(Stored data)
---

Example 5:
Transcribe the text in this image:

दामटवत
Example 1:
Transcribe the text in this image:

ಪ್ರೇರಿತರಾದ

→ Problem description: Return all of the entries exactly as written.

→ Exercise response:
---

Example 5:
Transcribe the text in this image:

दामटवत
Example 1:
Transcribe the text in this image:

ಪ್ರೇರಿತರಾದ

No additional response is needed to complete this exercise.